This may resolve the Christological dilemma. As God in the flesh, fully God and fully man, Christ truly suffered as both, but the single experience of suffering was not experienced singly by his two natures. In both natures he endured blows and in both natures he felt pain, but only in his human nature did that pain include weakness to the point of death, because only human nature, not divine, can be weak. Thus there can truly be a hypostatic union of natures (i.e., two natures united in the single individual who is the Son) in which the divine Lord of glory himself is truly the one crucified (1 Cor. 2:8), and he feels it and knows it as pain, but at the same time Christ's divine nature remains unweakened and God's impassibility, rightly understood, is unthreatened.

Admittedly, something inexplicable happens in Christ's resurrection. He possesses a "spiritual body" (1 Cor. 15:44), in which the impassibility of the divine nature has been fused to human nature in such a way as to render the latter impassible as well. Thus Christ could still have holes in his body but be even mightier physically than he was before he received them.

Perhaps I need to reconsider my earlier statement of the eschatological problem of making God passible. Because pain, not merely weakness, is absent from the new creation (Rev. 21:4). Perhaps the nature of the new creation is both the strengthening of humanity with the unmitigated power of God to banish weakness and the removal of those circumstances that cause pain (namely sin and all its concomitants, notably death).
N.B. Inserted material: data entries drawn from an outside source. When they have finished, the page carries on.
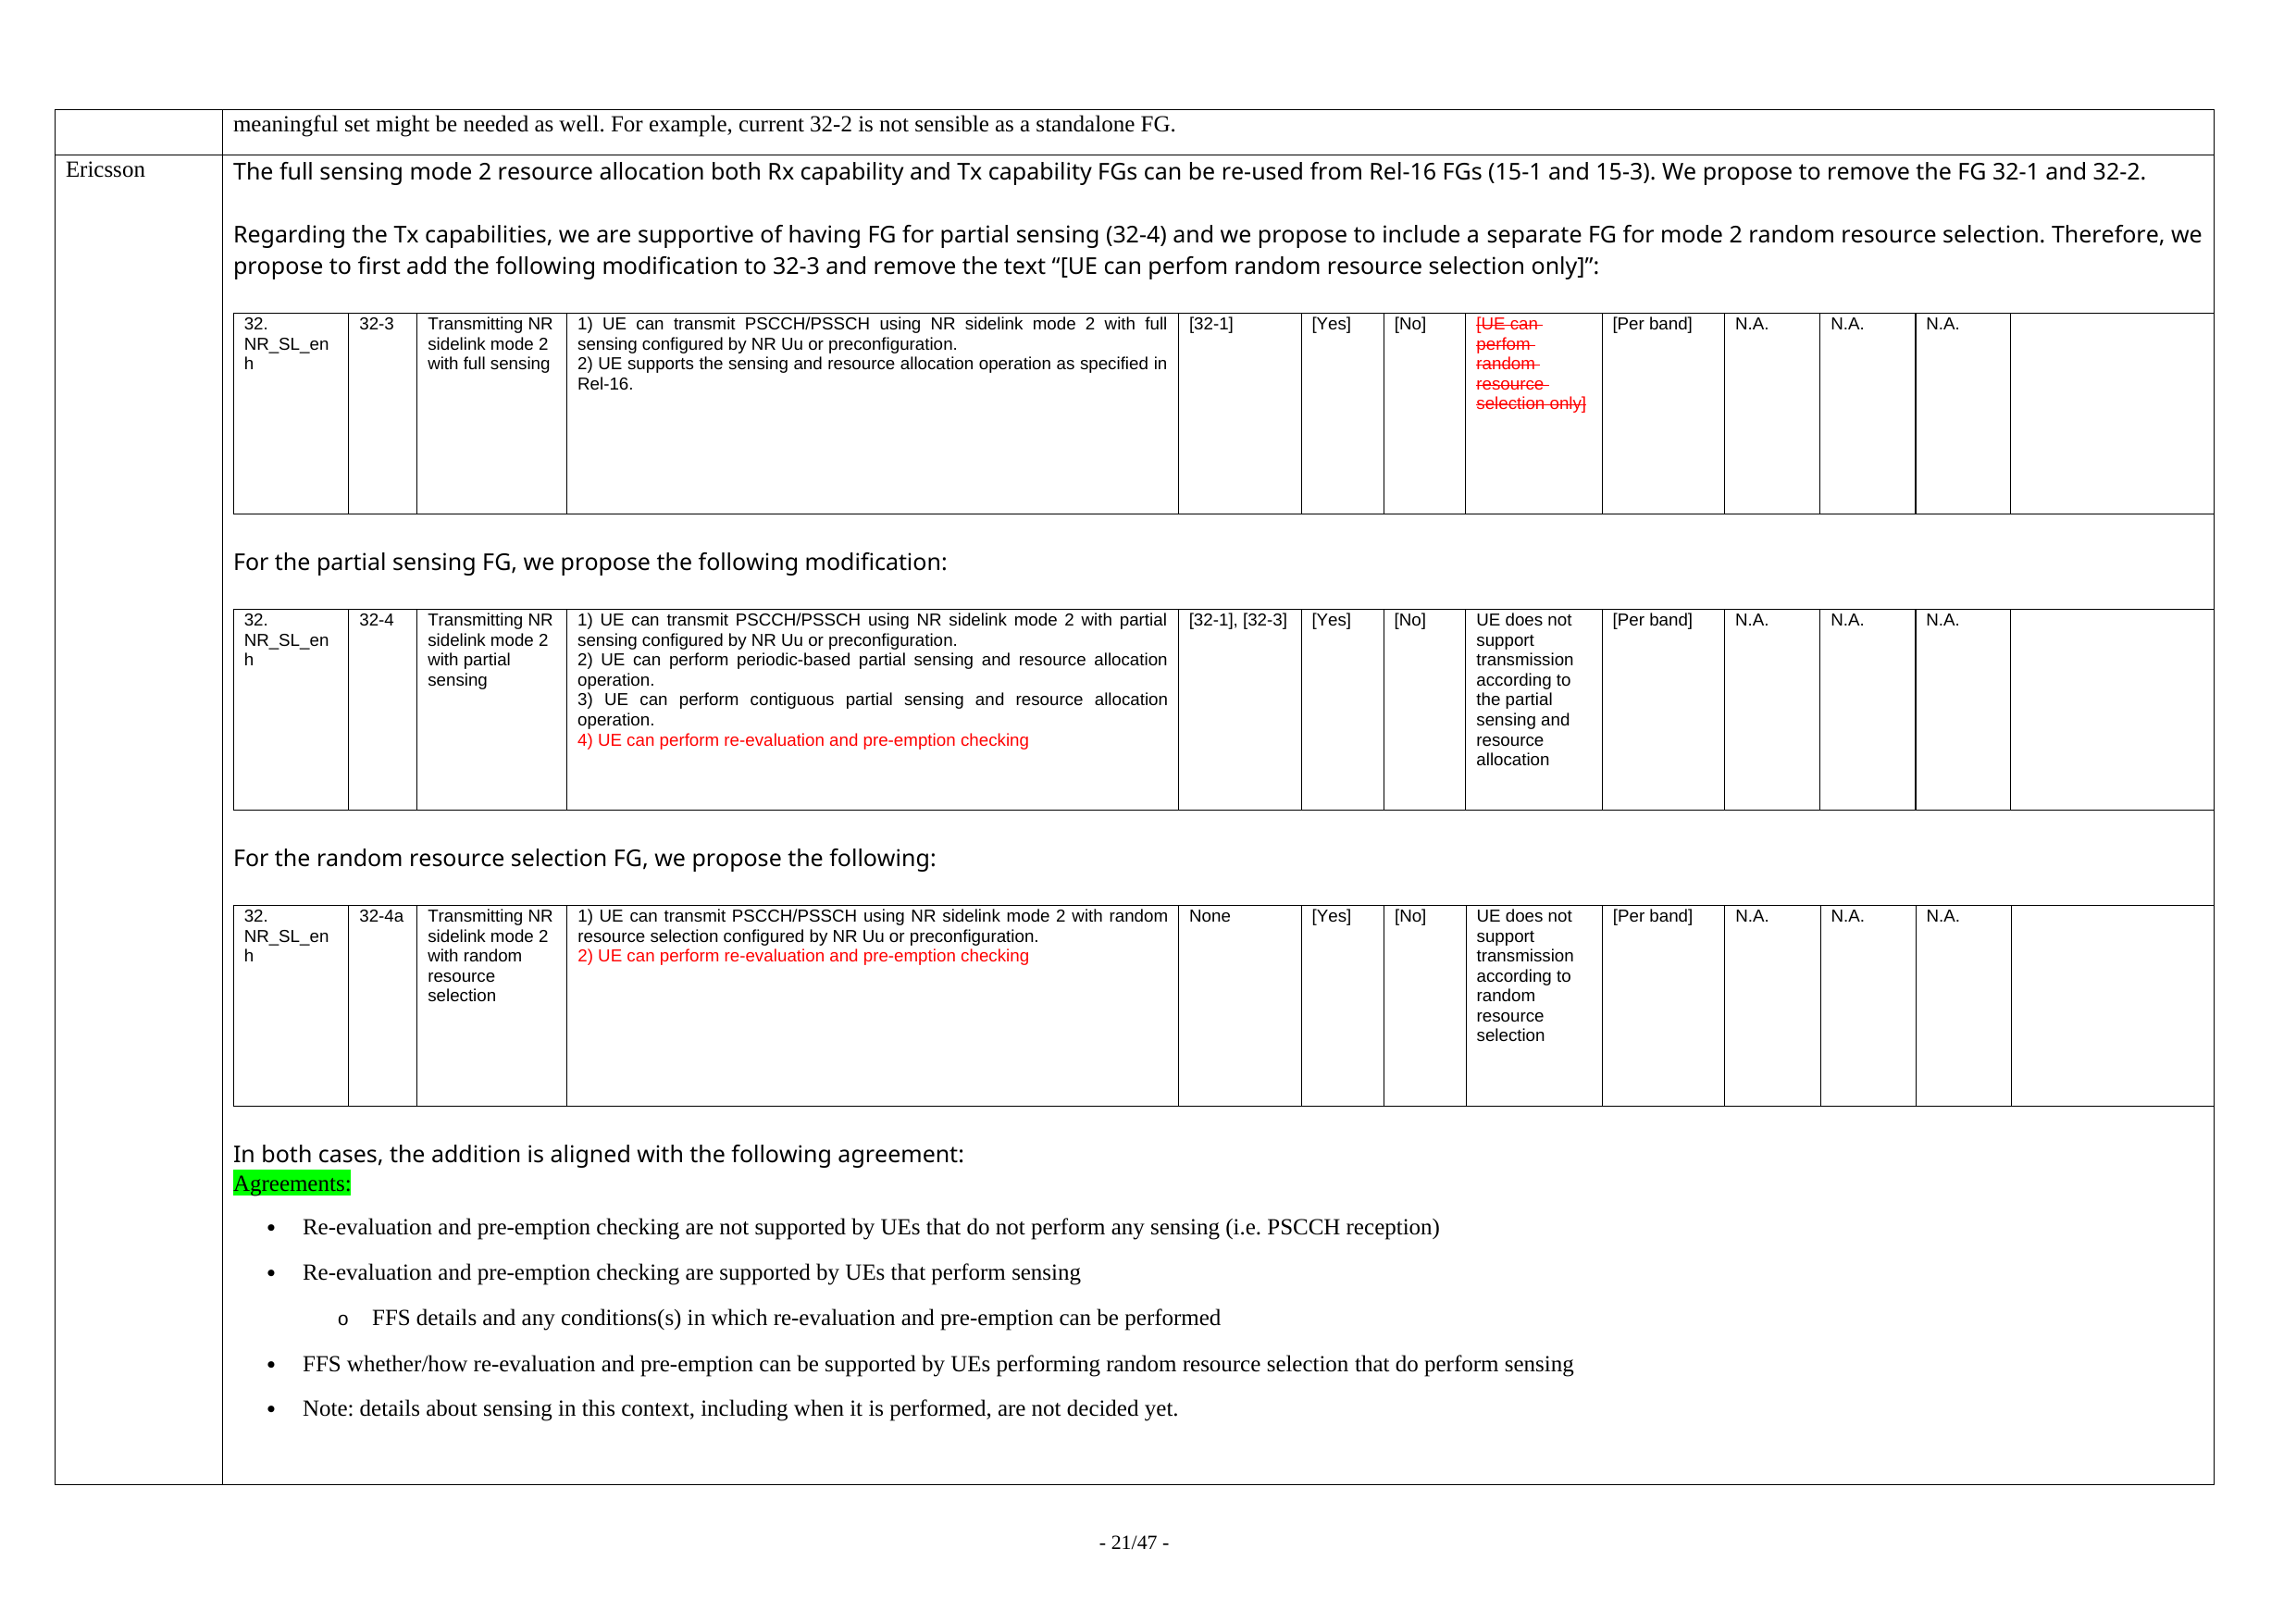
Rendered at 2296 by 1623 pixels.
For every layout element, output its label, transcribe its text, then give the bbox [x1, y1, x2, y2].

table_cell Ericsson [56, 155, 222, 1484]
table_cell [223, 110, 2214, 155]
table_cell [223, 155, 2214, 1484]
table_cell Nokia, NSB [56, 110, 222, 155]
Another thing that perhaps must be qualified is the nature of God's power. For a while I have maintained that God's almighty power is not intrinsic to his nature in and of itself but rather is inherent in his relationship to his creation. God has almighty power over everything because everything came into being by him; if nothing existed besides God then "powerful" is a vacuous descriptor of him because "power" implies "power over" something else. Therefore Christ could remain fully God and yet experience weakness as man because his relationship to the creation was altered in his incarnate life, having entered time and being united with the stuff of creation. This has been the root of my explanation of how Christ suffered, how Christ could not know certain things, how Christ could truly experience what we experience, how he could truly be an example for us to emulate, and how he could empty himself without making himself any the less God (an impossibility). But if God's impassibility even in the flesh means preserving his power (see above), then I need to distinguish more carefully what "power" means in this context. God's impassibility in Christ means not that Christ's "power over" creation is unaffected, because that had already been emptied and his miracles were exercised by the Holy Spirit through him. Rather it means (if this statement has any meaning) that his power to be who he is is unaffected, his integrity of nature is unaffected—his perfection, not his dominance. The strength that he retained in the incarnation was not his strength over creation but his strength to persist as God within the creation undiminished by the forces of creation even as his human flesh failed.